Rare upside-down rainbow pictured over York

The smile in the sky. Photographs: Luke John
1 May 2015 @ 9.06 pm
| Environment

The smile in the sky. Photographs: Luke John
The smile in the sky. Photographs: Luke John
It looks like the sky is heeding the adage, “turn that frown upside down” in this remarkable photograph.

Luke John captured the rare upside-down rainbow over York on Friday (May 1) and sent it in to YorkMix.

He spotted it near All Saints Church on Pavement and took these two pictures. “It’s apparently quite rare,” he said.

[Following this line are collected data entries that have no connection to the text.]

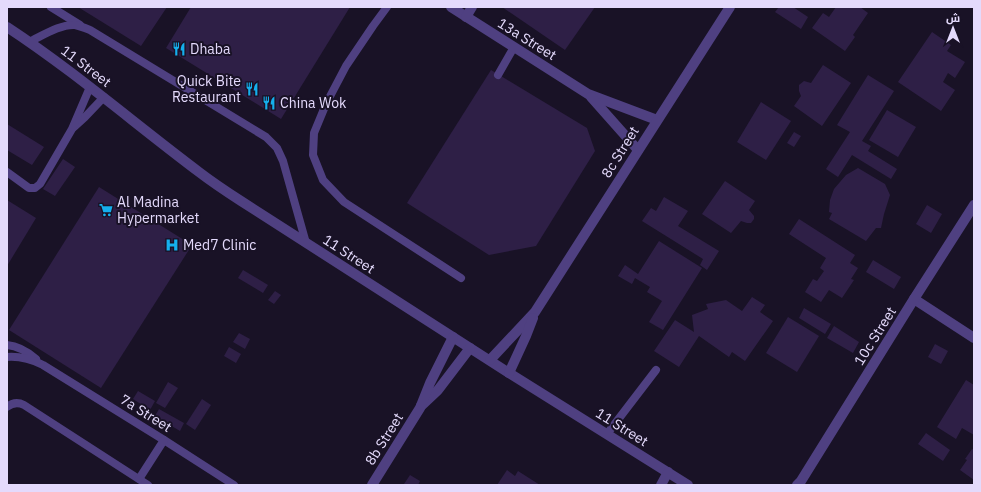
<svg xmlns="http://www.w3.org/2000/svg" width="981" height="492" font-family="'IBM Plex Sans',Cairo,sans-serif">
  <rect width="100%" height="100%" fill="#191226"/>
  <g fill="#2e1f46">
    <path d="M78,7H167L141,46Z"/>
    <path d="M191,7H350L281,119L166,48Z"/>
    <path d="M502,7H595L565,50Z"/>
    <path d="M779,7H793L808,17L801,29L775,12Z"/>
    <path d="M836,7H860L868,13L853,35L855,37L845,51L812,28L823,13L829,17Z"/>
    <path d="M932,32L951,45L947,51L965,62L955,78L948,73L943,82L955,90L941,111L898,82Z"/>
    <path d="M823,65L851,83L822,126L794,106L801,96L799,91V85L804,81L811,83Z"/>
    <path d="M491,70L587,128L595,151L536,246L489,255L407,203Z"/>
    <path d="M868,75L894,91L862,141L871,146L868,151L897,169L891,179L852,155L838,177L826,169L850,132L837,125Z"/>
    <path d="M761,102L791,121L766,160L737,142Z"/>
    <path d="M887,110L916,127L898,157L869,140Z"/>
    <path d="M7,124L44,147L32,165L7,150Z"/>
    <path d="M794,132L801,136L794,147L787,143Z"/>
    <path d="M63,159L75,167L55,196L43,189Z"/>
    <path d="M858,168L885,184L890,195L884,214L881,228H876L866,241L829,219L832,213L829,212L830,200L834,189L846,175Z"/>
    <path d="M725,181L755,201L749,210L754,216V219L751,223H747L741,221L731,233L702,214Z"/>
    <path d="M99,187L192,245L101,388L9,330Z"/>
    <path d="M664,197L688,211L678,226L719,251L707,270L700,265L703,259L642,221L651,208L656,211Z"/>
    <path d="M7,200L36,218L7,266Z"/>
    <path d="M927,205L942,214L931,233L916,224Z"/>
    <path d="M799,219L855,255L850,263L858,268L851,279L854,280L842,298L829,290L821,302L805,292L813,279L817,281L824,271L820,268L826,258L789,234Z"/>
    <path d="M659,241L702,268L663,330L649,322L662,301L647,292L650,287L635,278L632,284L618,276L625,265L638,274Z"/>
    <path d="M873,260L901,277L894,289L866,272Z"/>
    <path d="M243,270L268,285L263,293L238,278Z"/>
    <path d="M275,291L281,295L274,304L268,300Z"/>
    <path d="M752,297L765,305L760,312L773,321L745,361L732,352L729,357L699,336L679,367L654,351L675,320L694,332L692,315L708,309L706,304L726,300L742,311Z"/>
    <path d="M804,308L831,324L825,334L799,318Z"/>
    <path d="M788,317L819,336L797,372L766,353Z"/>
    <path d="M834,326L859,342L853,353L827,338Z"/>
    <path d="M239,333L250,339L245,349L233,342Z"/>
    <path d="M935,344L948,351L941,364L928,357Z"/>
    <path d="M229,347L241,354L236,363L224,356Z"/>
    <path d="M966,380L974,385V435L962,428L956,439L937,427Z"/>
    <path d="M168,382L178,388L165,408L156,403Z"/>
    <path d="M138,391L155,401L150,410L133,399Z"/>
    <path d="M202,399L211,405L195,430L186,424Z"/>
    <path d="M159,409L184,423L180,431L155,416Z"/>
    <path d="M926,433L950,450L943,461L918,444Z"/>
    <path d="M972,449L974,450V480L960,470L967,460L965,459Z"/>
    <path d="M507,470L515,476L518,471L540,485H497Z"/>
    <path d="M410,475L420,481L418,485L404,484Z"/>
  </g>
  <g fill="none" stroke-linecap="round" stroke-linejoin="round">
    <g stroke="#4f4081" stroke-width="8">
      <path d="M51,7L80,25"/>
      <path d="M387,7L373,26L346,66L326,104L314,133L313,155L323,180L344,202L461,278"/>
      <path d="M29,42C42,36 60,24 75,25C80,26 85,28 90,30L266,137L277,148L283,161L306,243"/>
      <path d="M498,75L514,47"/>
      <path d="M74,127L85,117L104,97"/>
      <path d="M7,172L29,188H35L40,184L72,129L90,87"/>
      <path d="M7,345C18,346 28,352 36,359"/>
      <path d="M7,357C20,356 31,359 43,365L164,440L234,485"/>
      <path d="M7,407C12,403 18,402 24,405L148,485"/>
      <path d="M607,434L656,370"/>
      <path d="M139,479L164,440"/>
    </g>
    <g stroke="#4f4081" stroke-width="10">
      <path d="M451,7L588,94L657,120"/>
      <path d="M466,17L472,7"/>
      <path d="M7,27C74,71 135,124 199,172C212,182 227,192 241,201L509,373L688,485"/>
      <path d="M591,97L638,150"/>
      <path d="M914,299L974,338"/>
      <path d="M490,360L535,312L730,7"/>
      <path d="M509,373L526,336L533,318"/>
      <path d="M421,406L438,390L470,348"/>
      <path d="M372,485L420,408L430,383L453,337"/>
      <path d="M661,485L668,472"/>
      <path d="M797,485L801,481L914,299L974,205"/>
    </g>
  </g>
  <defs>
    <g id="restaurant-bare" transform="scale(1.08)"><path d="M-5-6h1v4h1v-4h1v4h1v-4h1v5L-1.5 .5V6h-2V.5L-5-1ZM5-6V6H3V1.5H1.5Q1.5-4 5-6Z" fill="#15afed" stroke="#191226" stroke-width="2.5" paint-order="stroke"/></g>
    <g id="supermarket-bare" transform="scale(1.08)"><path d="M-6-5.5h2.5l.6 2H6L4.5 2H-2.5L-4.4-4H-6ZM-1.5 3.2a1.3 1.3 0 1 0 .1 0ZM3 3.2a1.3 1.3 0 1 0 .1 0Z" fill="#15afed" stroke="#191226" stroke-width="2.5" paint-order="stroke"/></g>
    <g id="hospital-bare" transform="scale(1.08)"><path d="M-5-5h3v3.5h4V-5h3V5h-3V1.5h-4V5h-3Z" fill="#15afed" stroke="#191226" stroke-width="2.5" paint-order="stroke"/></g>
  </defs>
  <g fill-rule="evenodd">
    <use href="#restaurant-bare" x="179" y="49"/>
    <use href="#restaurant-bare" x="252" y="89"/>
    <use href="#restaurant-bare" x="269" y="103"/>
    <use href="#supermarket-bare" x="106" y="210"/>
    <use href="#hospital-bare" x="172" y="245"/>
  </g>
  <g text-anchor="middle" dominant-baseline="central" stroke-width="4" stroke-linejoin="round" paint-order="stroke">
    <g font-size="14" fill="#e4dafc" stroke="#191226">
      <text transform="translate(527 39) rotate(32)">13a Street</text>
      <text transform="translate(86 66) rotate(37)">11 Street</text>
      <text transform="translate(620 152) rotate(-58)">8c Street</text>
      <text transform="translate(349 254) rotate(33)">11 Street</text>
      <text transform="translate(875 336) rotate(-58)">10c Street</text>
      <text transform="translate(146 413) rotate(32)">7a Street</text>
      <text transform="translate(622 427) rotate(32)">11 Street</text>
      <text transform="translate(384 439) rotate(-58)">8b Street</text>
    </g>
    <g font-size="14" fill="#e4dafc" stroke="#191226" text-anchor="start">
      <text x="190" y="49">Dhaba</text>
      <text x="241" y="81" text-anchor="end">Quick Bite<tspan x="241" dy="16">Restaurant</tspan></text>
      <text x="280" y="103">China Wok</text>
      <text x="117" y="202">Al Madina<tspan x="117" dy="16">Hypermarket</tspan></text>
      <text x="183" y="245">Med7 Clinic</text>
    </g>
  </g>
  <rect width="981" height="492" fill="none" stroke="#e4dafc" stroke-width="16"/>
  <g transform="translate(953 28)" stroke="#191226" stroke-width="3" paint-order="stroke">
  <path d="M0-3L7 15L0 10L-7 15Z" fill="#e4dafc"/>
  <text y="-6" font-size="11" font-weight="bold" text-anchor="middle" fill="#e4dafc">ش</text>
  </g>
</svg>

Another pic of this rarely seen sky halo
Another pic of this rarely seen sky halo
Wikipedia tells us the scientific name for this phenomenon is the Circumzenithal arc.

In fact, though, it is not technically a rainbow at all. Here’s some science for you:

The circumzenithal arc… also called the Bravais’ arc, is an optical phenomenon similar in appearance to a rainbow, but it belongs to the family of halos arising from refraction of sunlight through ice crystals, generally in cirrus or cirrostratus clouds, rather than from raindrops.

– Wikipedia

Apparently these arcs aren’t rare in themselves – but they are very rarely spotted as they form so high in the sky and are often obscured by clouds.

They are known as “the smile in the sky” – which we like to take as a very good omen for the Tour de Yorkshire Bank Holiday weekend.